_Exercise data_:
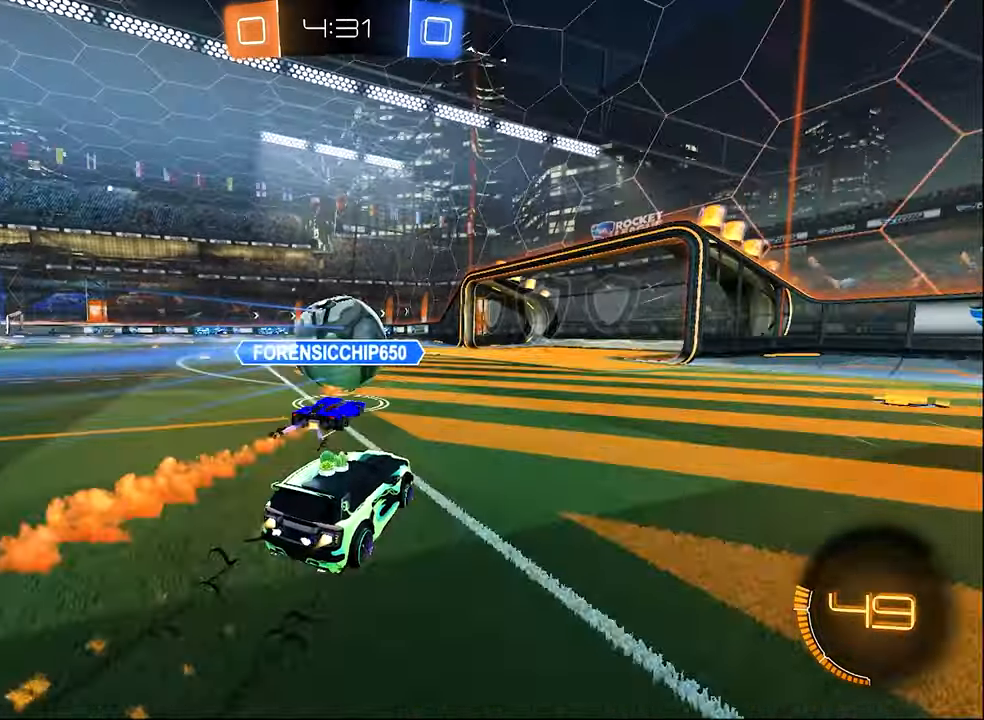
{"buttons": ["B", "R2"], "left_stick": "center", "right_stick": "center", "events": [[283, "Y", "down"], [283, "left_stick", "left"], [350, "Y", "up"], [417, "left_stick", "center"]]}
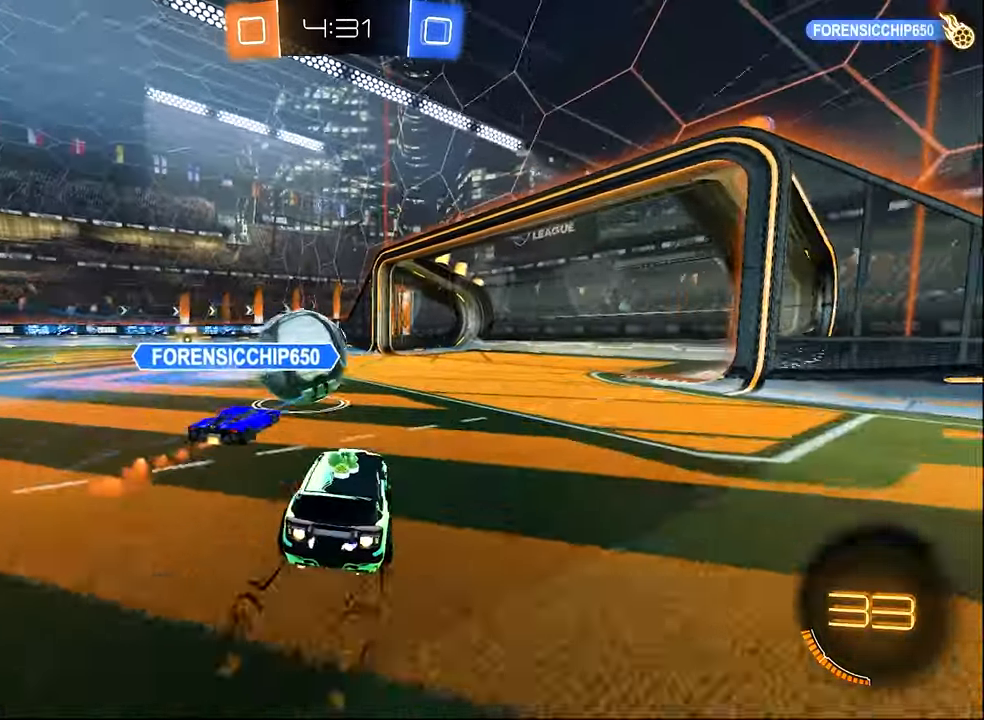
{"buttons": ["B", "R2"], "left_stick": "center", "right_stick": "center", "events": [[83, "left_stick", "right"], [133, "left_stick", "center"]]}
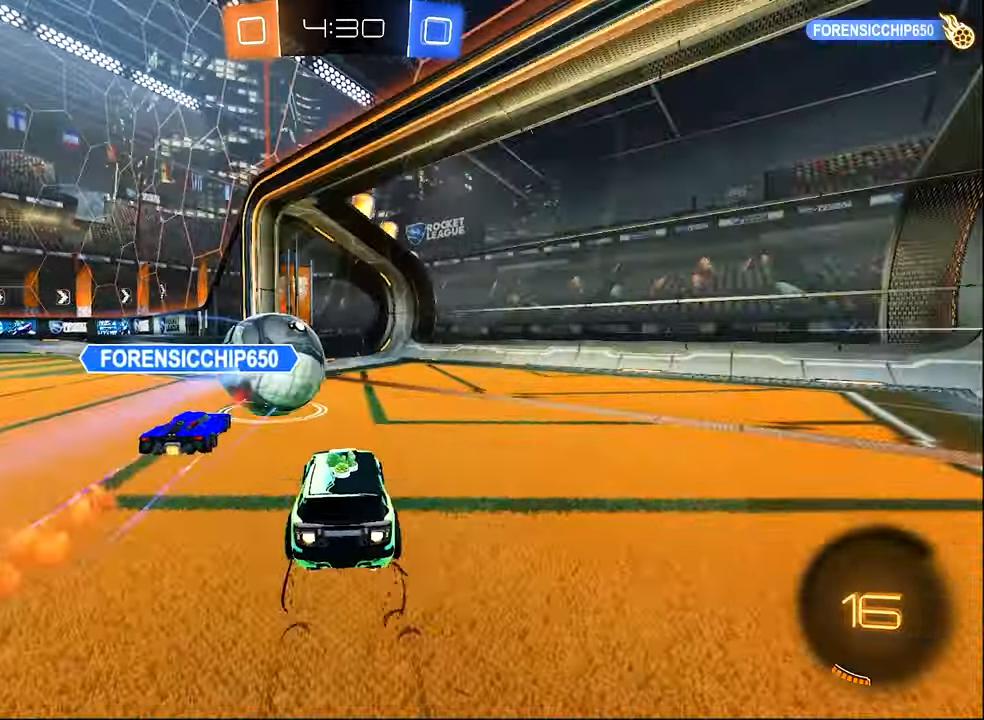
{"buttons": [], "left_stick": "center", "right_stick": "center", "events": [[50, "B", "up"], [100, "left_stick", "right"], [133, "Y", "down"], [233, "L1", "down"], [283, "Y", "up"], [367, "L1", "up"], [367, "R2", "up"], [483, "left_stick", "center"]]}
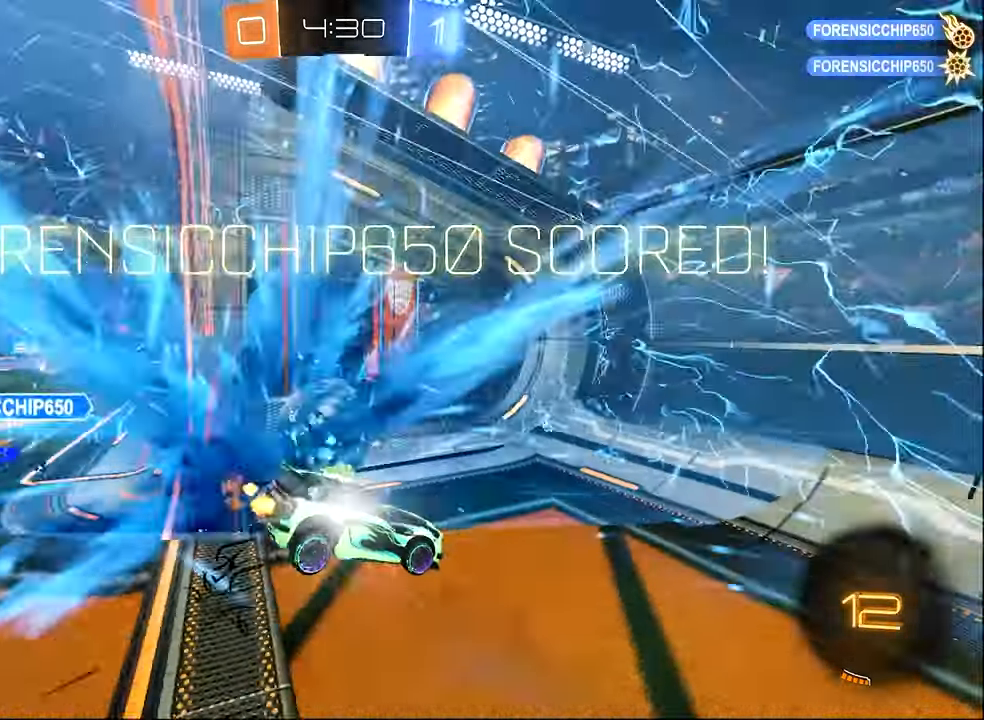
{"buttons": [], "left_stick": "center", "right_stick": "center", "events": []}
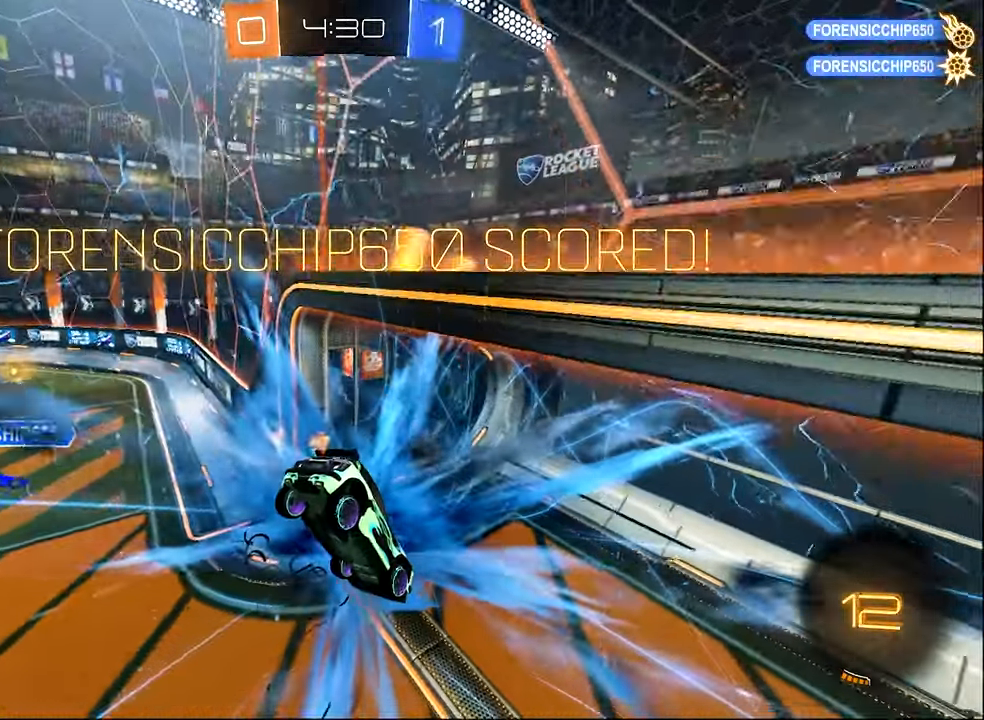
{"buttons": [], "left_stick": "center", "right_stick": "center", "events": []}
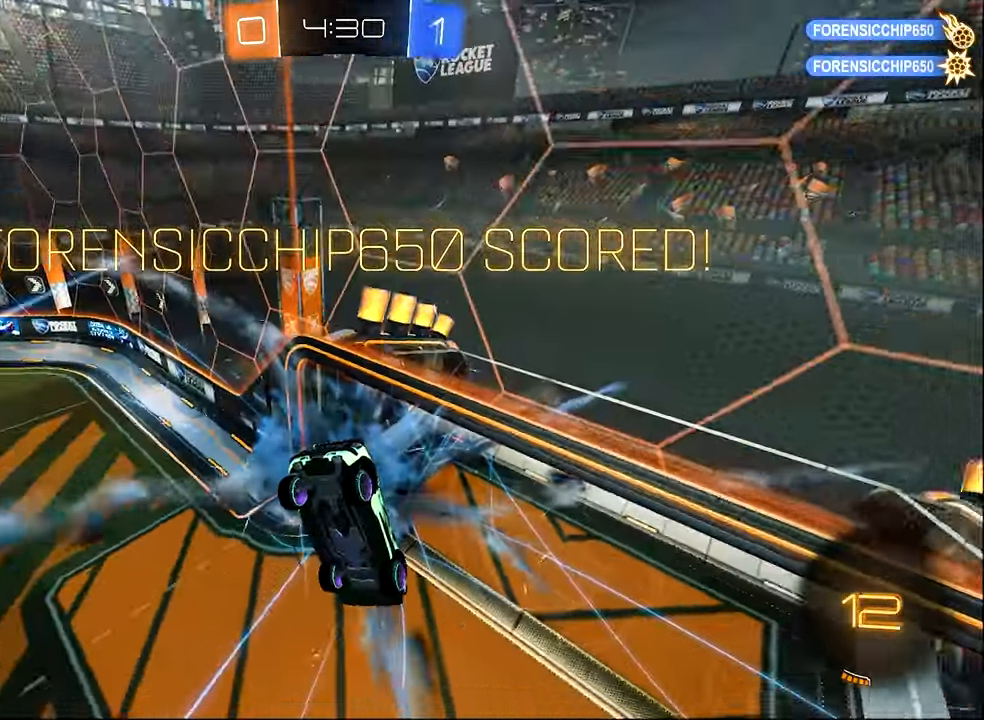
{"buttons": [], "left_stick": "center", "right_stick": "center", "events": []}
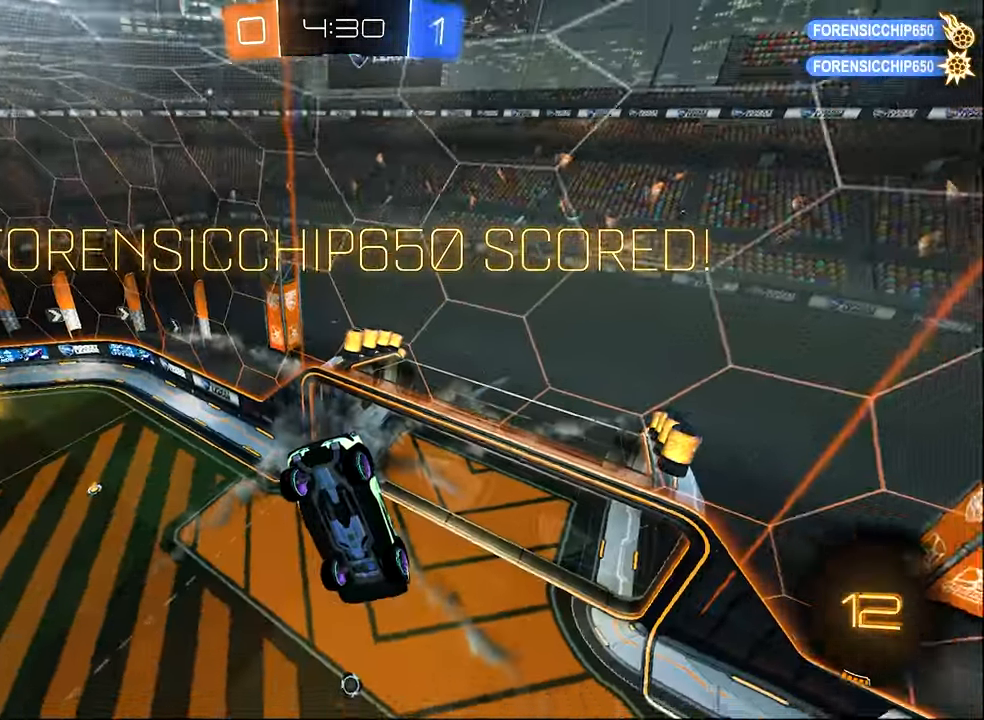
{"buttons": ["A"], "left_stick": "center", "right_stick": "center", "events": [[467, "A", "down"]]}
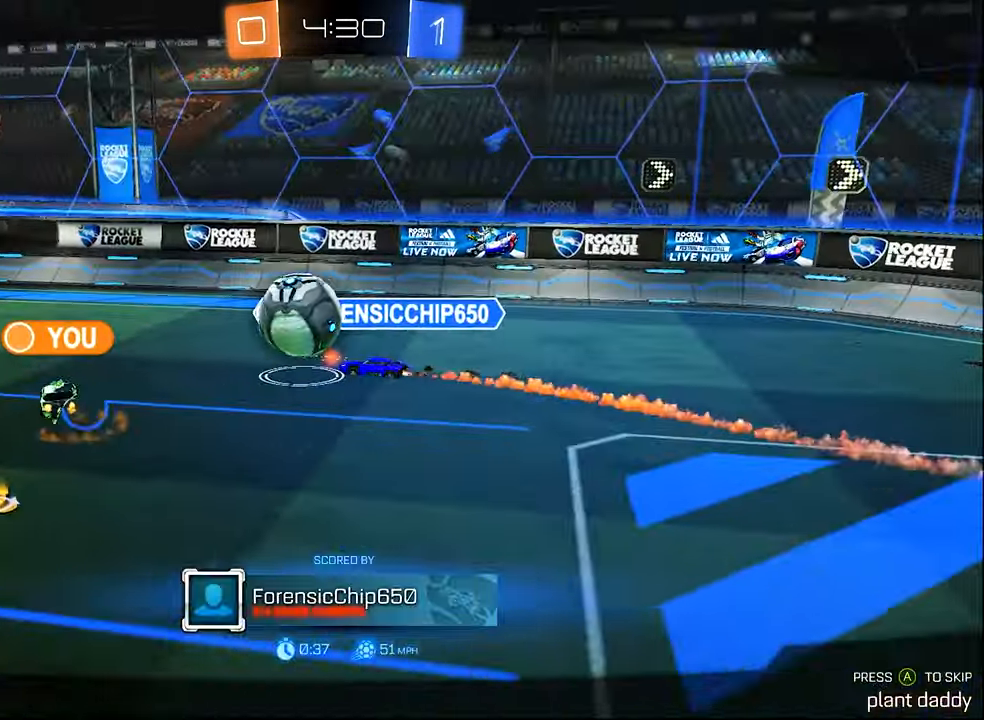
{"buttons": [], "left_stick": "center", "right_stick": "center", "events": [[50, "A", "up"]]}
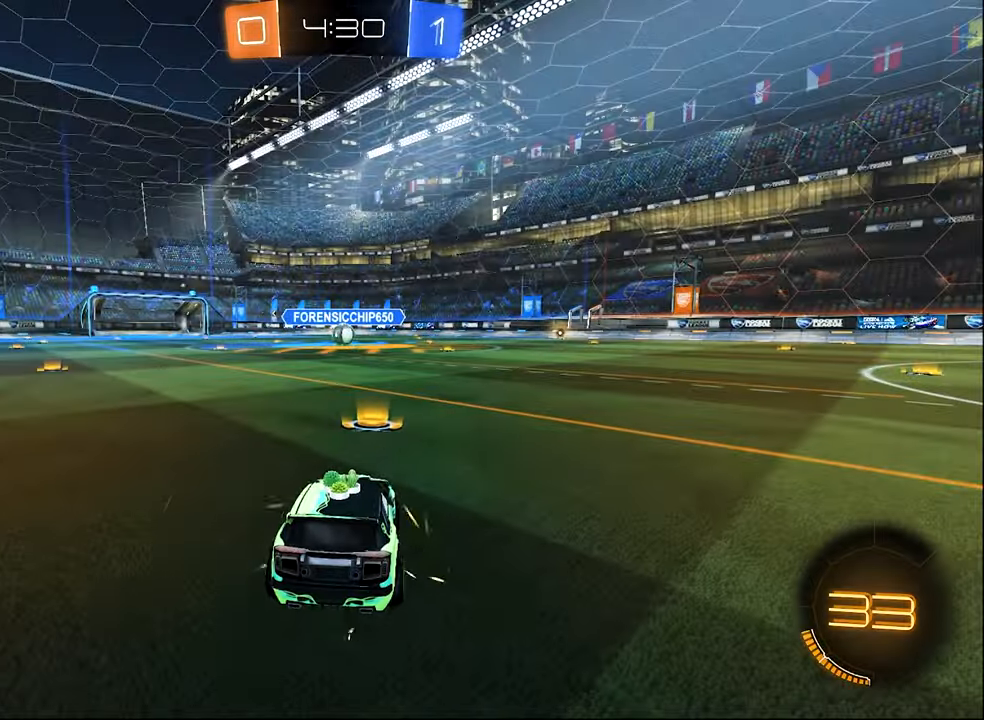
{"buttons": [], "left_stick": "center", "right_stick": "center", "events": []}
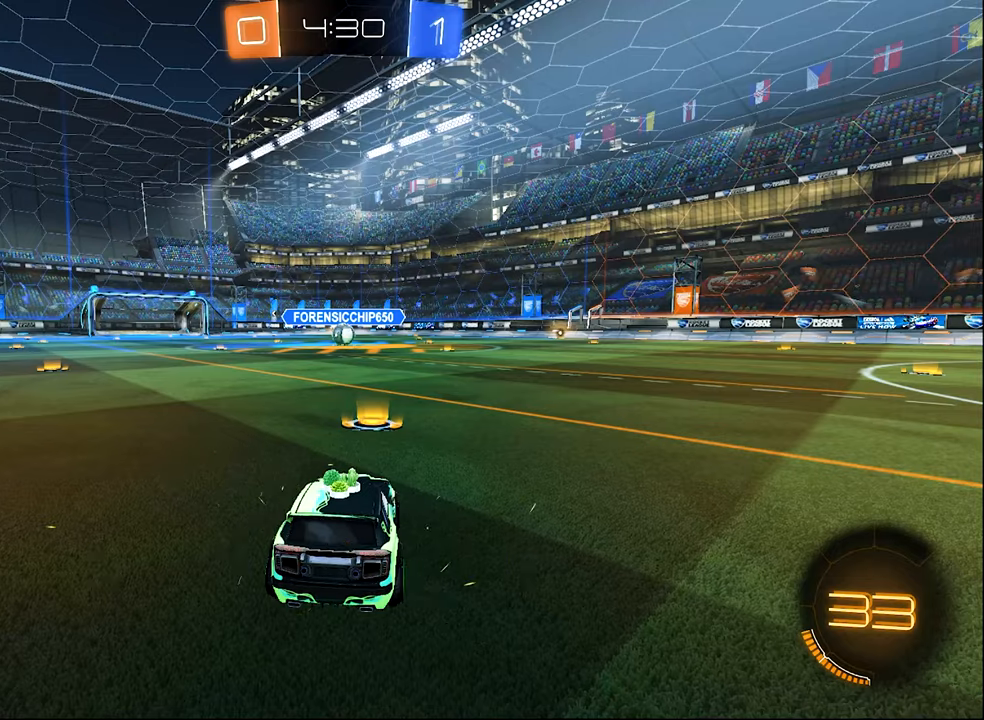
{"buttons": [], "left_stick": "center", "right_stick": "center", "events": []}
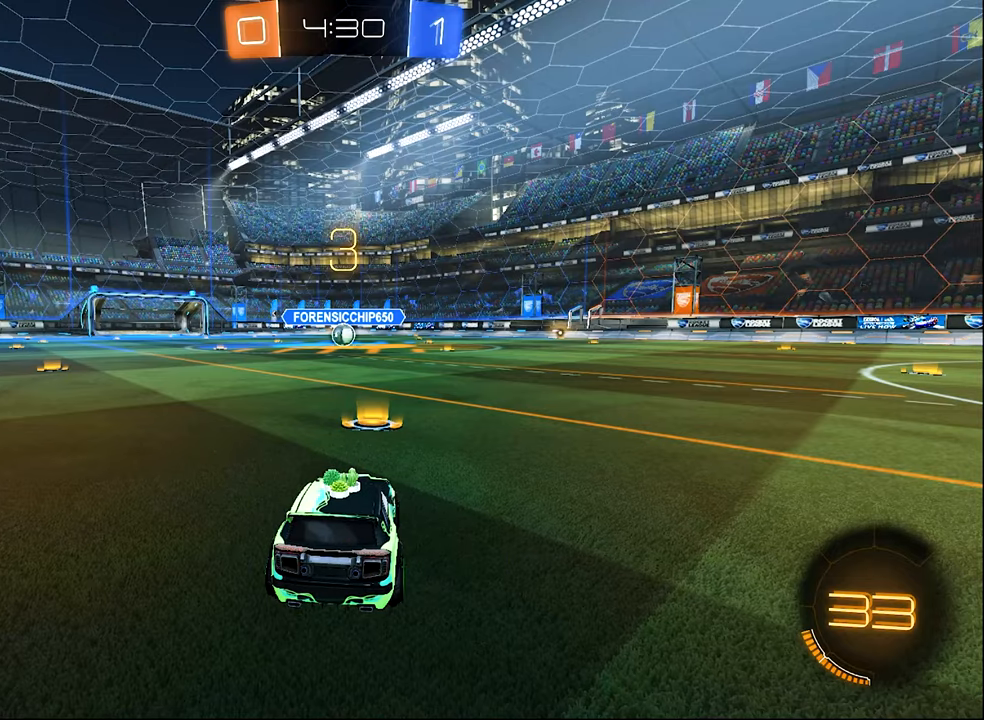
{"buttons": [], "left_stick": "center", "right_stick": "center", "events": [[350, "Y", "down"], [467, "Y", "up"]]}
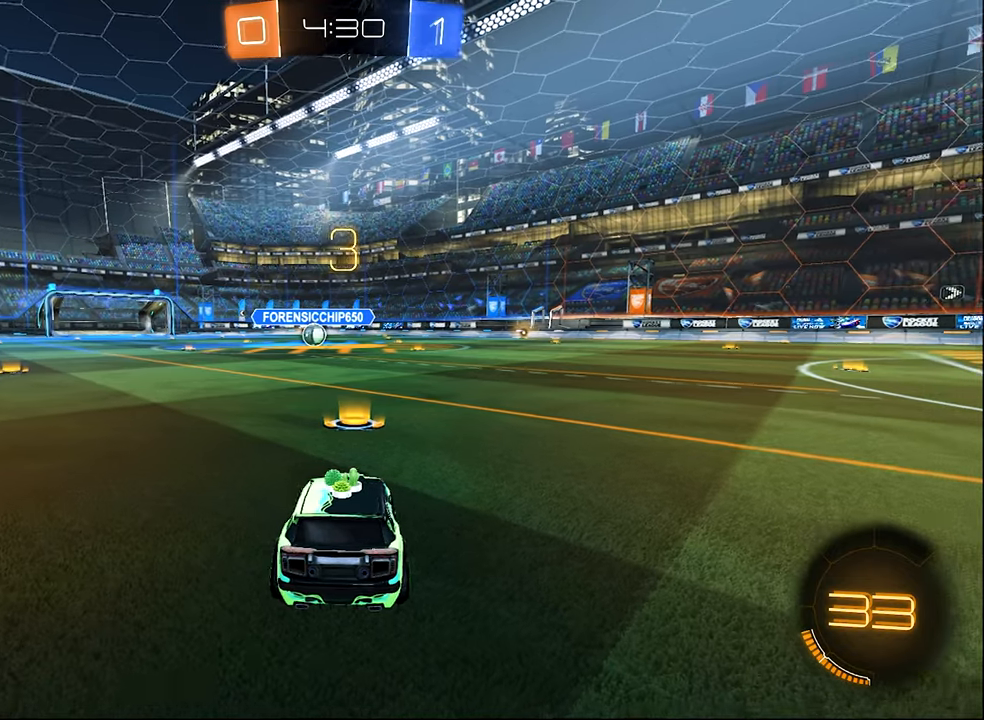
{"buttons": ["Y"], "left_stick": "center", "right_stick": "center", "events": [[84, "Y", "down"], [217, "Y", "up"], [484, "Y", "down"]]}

_About this task_: Copy every line from the entries that contains the word "down".

_Result for this exercise_:
{"buttons": ["B", "R2"], "left_stick": "center", "right_stick": "center", "events": [[283, "Y", "down"], [283, "left_stick", "left"], [350, "Y", "up"], [417, "left_stick", "center"]]}
{"buttons": [], "left_stick": "center", "right_stick": "center", "events": [[50, "B", "up"], [100, "left_stick", "right"], [133, "Y", "down"], [233, "L1", "down"], [283, "Y", "up"], [367, "L1", "up"], [367, "R2", "up"], [483, "left_stick", "center"]]}
{"buttons": ["A"], "left_stick": "center", "right_stick": "center", "events": [[467, "A", "down"]]}
{"buttons": [], "left_stick": "center", "right_stick": "center", "events": [[350, "Y", "down"], [467, "Y", "up"]]}
{"buttons": ["Y"], "left_stick": "center", "right_stick": "center", "events": [[84, "Y", "down"], [217, "Y", "up"], [484, "Y", "down"]]}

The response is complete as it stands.